However, there are certain situations in which these advantages of the Jupyter notebook become non-ideal. Again, to list just a few:
- When there is good reason for you not to execute all of your code consecutively in full each time you want to build on your prior work. For example, perhaps there is a step in your workflow that is computationally expensive, for which you would only like to re-execute the code if that particular step needs to be modified. If this code was sitting somewhere in the middle of a Jupyter notebook, each time you restarted the kernel, you would need to run through this computationally expensive step to get to the latter part of your notebook.
- When your code is likely to be re-used for different input multiple times. For example, perhaps you have a data processing step that you’d like to just run every time you get a new batch of data. You could open up your Jupyter notebook, change the path to the input file, and run the Jupyter notebook again, but it would be faster/easier to just run this code as a script from the command line.
- When you’d like to more easily keep track of changes made to the code itself. Since Jupyter notebooks store the code output within the .ipynb file, small changes to the code that produce qualitatively small changes to the output (e.g. changing the x-axis limits on a figure) can appear as large changes to the code by version tracking software such as git.
- When your code needs to be put into a production pipeline, they cannot be written in Jupyter notebooks.
Ultimately, there are certain situations in which it is better to have your code in .py files rather than .ipynb files. Unfortunately, Jupyter does not currently deal with .py files very well… fortunately, there are of course several IDE’s that are designed to make the development of Python code in .py files as seamless as possible.
Here I just wanted to share how to get quickly set up with one of these IDE’s: Visual Studio Code (VSCode). As we’ll see in a second, VSCode can make the development of .py files very similar to writing code in Jupyter notebooks through their “Python Interactive window”, which works almost like a Jupyter notebook, but with direct interaction with .py files.
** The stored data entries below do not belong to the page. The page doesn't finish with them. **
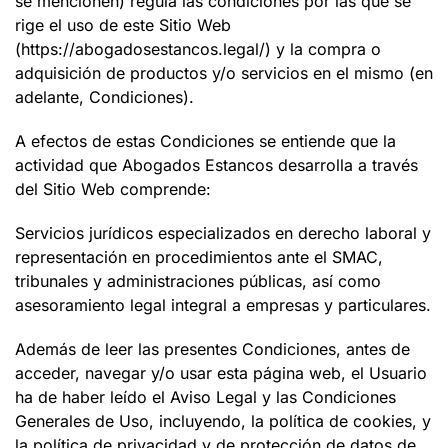
se mencionen) regula las condiciones por las que se
rige el uso de este Sitio Web
(
https://abogadosestancos.legal/
) y la compra o
adquisición de productos y/o servicios en el mismo (en
adelante, Condiciones).
A efectos de estas Condiciones se entiende que la
actividad que
Abogados Estancos
desarrolla a través
del Sitio Web comprende:
Servicios jurídicos especializados en derecho laboral y
representación en procedimientos ante el SMAC,
tribunales y administraciones públicas, así como
asesoramiento legal integral a empresas y particulares.
Además de leer las presentes Condiciones, antes de
acceder, navegar y/o usar esta página web, el Usuario
ha de haber leído el Aviso Legal y las Condiciones
Generales de Uso, incluyendo, la política de cookies, y
la política de privacidad y de protección de datos de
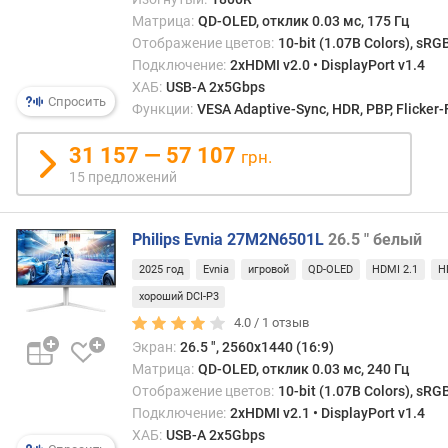
т
Матрица:
QD-OLED, отклик 0.03 мс, 175 Гц
к
л
Отображение цветов:
10-bit (1.07B Colors), sRG
и
Подключение:
2xHDMI v2.0 • DisplayPort v1.4
к
ХАБ:
USB-A 2x5Gbps
Спросить
а
Функции:
VESA Adaptive-Sync, HDR, PBP, Flicker-
(
G
31 157 — 57 107
грн.
t
15 предложений
G
)
(
Philips Evnia 27M2N6501L
26.5 " белый
м
2025 год
Evnia
игровой
QD-OLED
HDMI 2.1
H
с
)
хороший DCI-P3
4.0 /
1
отзыв
я
Экран:
26.5 ", 2560x1440 (16:9)
р
Матрица:
QD-OLED, отклик 0.03 мс, 240 Гц
к
Отображение цветов:
10-bit (1.07B Colors), sRG
о
Подключение:
2xHDMI v2.1 • DisplayPort v1.4
с
ХАБ:
USB-A 2x5Gbps
т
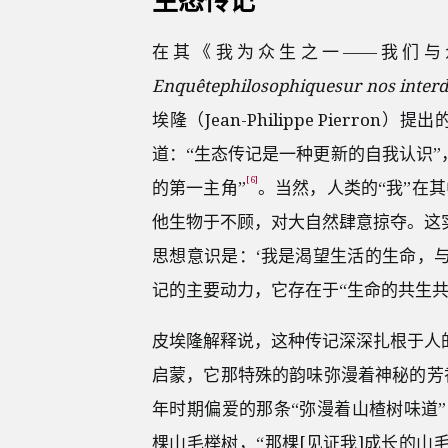
生态传记
在其《我为众生之一——我们与
Enquêtephilosophiquesur nos inter
埃隆（Jean-Philippe Pier
道：“生态传记是一种更新的自我认识”
[6]
的第一主角”
。当然，人类的“我”在
他生物于不顾，对大自然肆意掠夺。这
思想意识是：‘我是渴望生活的生命，与
记的主要动力，它存在于“生命的共生共
皮埃隆解释说，这种传记深深扎根于人
启蒙，它那特殊的韵味弥漫着神秘的芳
年时期偏爱的那条“弥漫着山楂树味道
棵山毛榉树，“那棵[见证我]成长的山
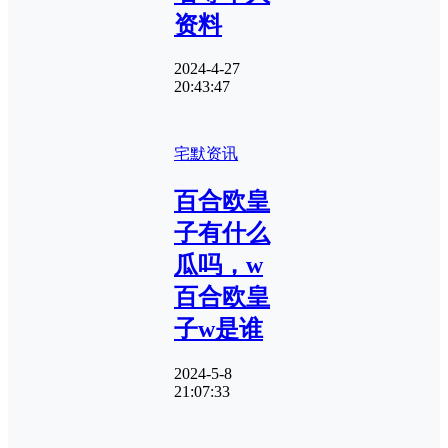
资料
2024-4-27
20:43:47
宅默资讯
百合欧皇
子有什么
瓜吗，w
百合欧皇
子w是谁
2024-5-8
21:07:33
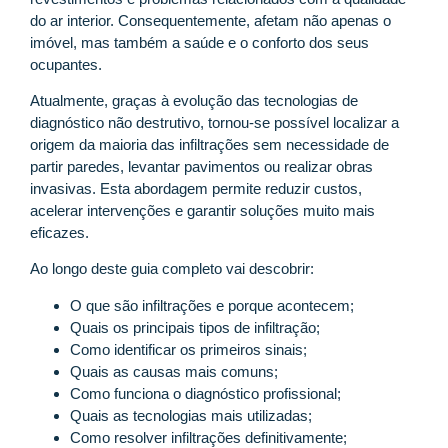
do ar interior. Consequentemente, afetam não apenas o
imóvel, mas também a saúde e o conforto dos seus
ocupantes.
Atualmente, graças à evolução das tecnologias de
diagnóstico não destrutivo, tornou-se possível localizar a
origem da maioria das infiltrações sem necessidade de
partir paredes, levantar pavimentos ou realizar obras
invasivas. Esta abordagem permite reduzir custos,
acelerar intervenções e garantir soluções muito mais
eficazes.
Ao longo deste guia completo vai descobrir:
O que são infiltrações e porque acontecem;
Quais os principais tipos de infiltração;
Como identificar os primeiros sinais;
Quais as causas mais comuns;
Como funciona o diagnóstico profissional;
Quais as tecnologias mais utilizadas;
Como resolver infiltrações definitivamente;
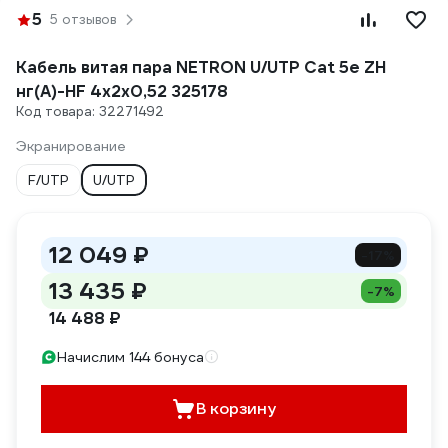
5
5 отзывов
Кабель витая пара NETRON U/UTP Cat 5e ZH
нг(А)-HF 4x2x0,52 325178
Код товара: 32271492
Экранирование
F/UTP
U/UTP
12 049 ₽
-17%
13 435 ₽
-7%
14 488 ₽
Начислим 144 бонуса
В корзину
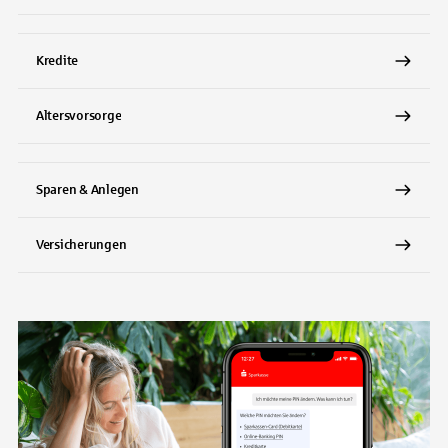
Kredite
Altersvorsorge
Sparen & Anlegen
Versicherungen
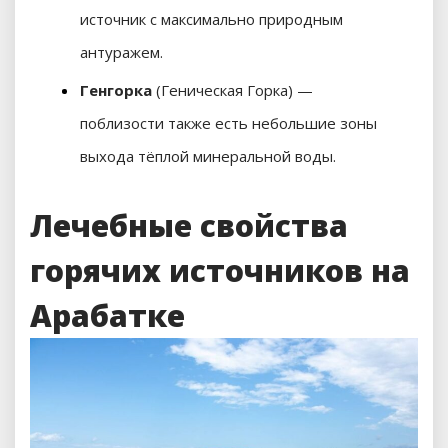
источник с максимально природным
антуражем.
Генгорка
(Геническая Горка) —
поблизости также есть небольшие зоны
выхода тёплой минеральной воды.
Лечебные свойства
горячих источников на
Арабатке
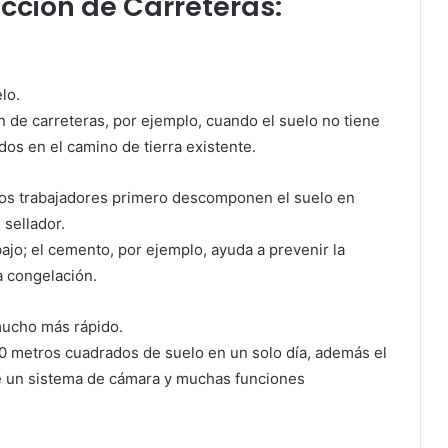
cción de Carreteras:
lo.
ión de carreteras, por ejemplo, cuando el suelo no tiene
os en el camino de tierra existente.
: los trabajadores primero descomponen el suelo en
 sellador.
bajo; el cemento, por ejemplo, ayuda a prevenir la
a congelación.
 mucho más rápido.
0 metros cuadrados de suelo en un solo día, además el
de un sistema de cámara y muchas funciones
As someone who works most often with Jupyter notebooks, this Jupyter notebook-like Python Interactive window makes the transition to working with .py files very accessible. And it’s free, so there is no financial barrier to giving it a crack.
The following is all that is required to get started with a basic Python set up with some obviously helpful additional functionality:
- Download and install VSCode.
- Install the following Extensions:
- The core VSCode extension for Python.
- Path Intellisense
- Allows auto-complete of paths to files/folders on your machine.
- Python Indent
- Automatically indents your code based on Python rules (e.g. after a function definition).
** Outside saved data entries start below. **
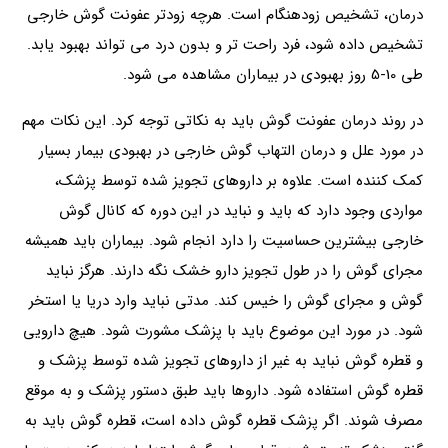
درمان، تشخیص زودهنگام است. هرچه زودتر عفونت گوش خارجی
تشخیص داده شود، فرد راحت تر و بدون درد می تواند بهبود یابد.
طی 10-5 روز بهبودی در بیماران مشاهده می شود.
در روند درمان عفونت گوش باید به نکاتی توجه کرد. این نکات مهم
در مورد علل و درمان التهاب گوش خارجی در بهبودی بیمار بسیار
کمک کننده است. علاوه بر داروهای تجویز شده توسط پزشک،
مواردی وجود دارد که باید و نباید در این دوره که کانال گوش
خارجی بیشترین حساسیت را دارد انجام شود. بیماران باید همیشه
مجرای گوش را در طول تجویز دارو خشک نگه دارند. هرگز نباید
گوش و مجرای گوش را خیس کند. مدتی نباید وارد دریا یا استخر
شود. در مورد این موضوع باید با پزشک مشورت شود. هیچ دارویی
و قطره گوش نباید به غیر از داروهای تجویز شده توسط پزشک و
قطره گوش استفاده شود. داروها باید طبق دستور پزشک و به موقع
مصرف شوند. اگر پزشک قطره گوش داده است، قطره گوش باید به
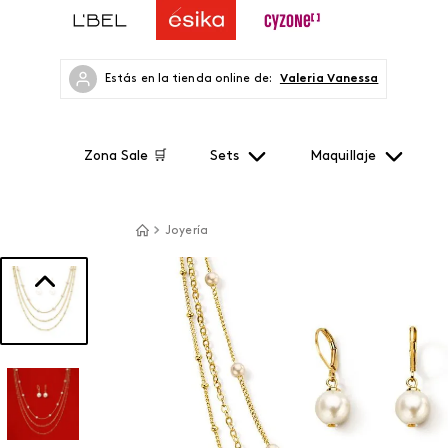
Estás en la tienda online de:
Valeria Vanessa
Zona Sale 🛒
Sets
Maquillaje
Joyería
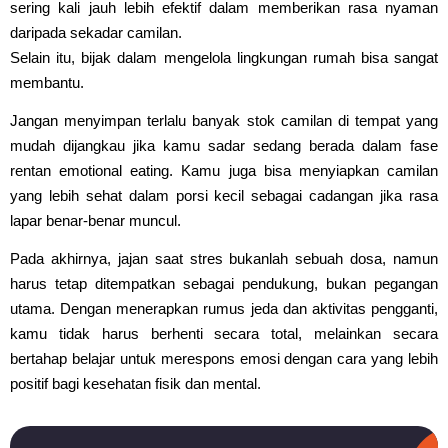
sering kali jauh lebih efektif dalam memberikan rasa nyaman
daripada sekadar camilan.
Selain itu, bijak dalam mengelola lingkungan rumah bisa sangat
membantu.
Jangan menyimpan terlalu banyak stok camilan di tempat yang
mudah dijangkau jika kamu sadar sedang berada dalam fase
rentan emotional eating. Kamu juga bisa menyiapkan camilan
yang lebih sehat dalam porsi kecil sebagai cadangan jika rasa
lapar benar-benar muncul.
Pada akhirnya, jajan saat stres bukanlah sebuah dosa, namun
harus tetap ditempatkan sebagai pendukung, bukan pegangan
utama. Dengan menerapkan rumus jeda dan aktivitas pengganti,
kamu tidak harus berhenti secara total, melainkan secara
bertahap belajar untuk merespons emosi dengan cara yang lebih
positif bagi kesehatan fisik dan mental.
- Disable this setting by searching for it in the Settings menu (to allow Path Intellisense to work correctly):
- Typescript Suggest Paths
Once you have followed these steps, you can start working on your project by navigating to File > Add Folder to Workspace…
Of course how exactly you use your new IDE is up to your personal preference, but I have found the following to work well for me as someone who most often works with Jupyter notebooks:
As you can see, the Python Interactive window is effectively a Jupyter notebook, in that code output is shown immediately below the code that generated it. This allows you to quickly make visualizations and test code (just like you would in a Jupyter notebook) while keeping your code tidy within .py files.
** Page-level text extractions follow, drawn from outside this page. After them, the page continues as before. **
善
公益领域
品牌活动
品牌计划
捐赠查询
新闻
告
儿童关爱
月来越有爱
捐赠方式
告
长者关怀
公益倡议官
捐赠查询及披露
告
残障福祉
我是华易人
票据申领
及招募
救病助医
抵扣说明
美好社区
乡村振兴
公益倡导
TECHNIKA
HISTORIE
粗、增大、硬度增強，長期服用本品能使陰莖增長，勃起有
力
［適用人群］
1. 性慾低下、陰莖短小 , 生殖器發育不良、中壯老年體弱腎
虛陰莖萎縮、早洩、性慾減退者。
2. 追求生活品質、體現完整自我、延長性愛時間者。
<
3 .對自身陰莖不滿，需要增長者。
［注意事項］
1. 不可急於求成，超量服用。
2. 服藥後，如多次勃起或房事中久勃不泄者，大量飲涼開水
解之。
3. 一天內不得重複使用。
Some tips that I find to be very useful:
- You can quickly execute any chunk of code in your .py file by selecting it, then hitting Shift+Enter.
- You can use the Python Interactive window as a scratchpad by executing arbitrary code in the input area. This keeps your .py file clear of any code that isn’t intended to be kept in the final version of the .py file (e.g. quickly looking at your pandas dataframe via df.head()).
- You can limit the scope of search (and replace) to certain sections of your .py file by highlighting that particular section of code then selecting “Seach in Selection” when searching your .py file.
Anyway, while I myself am still relatively new to VSCode, I was unable to find these steps/tips in any single concise document online, and so I share them here in the hopes that someone else will find them to be useful.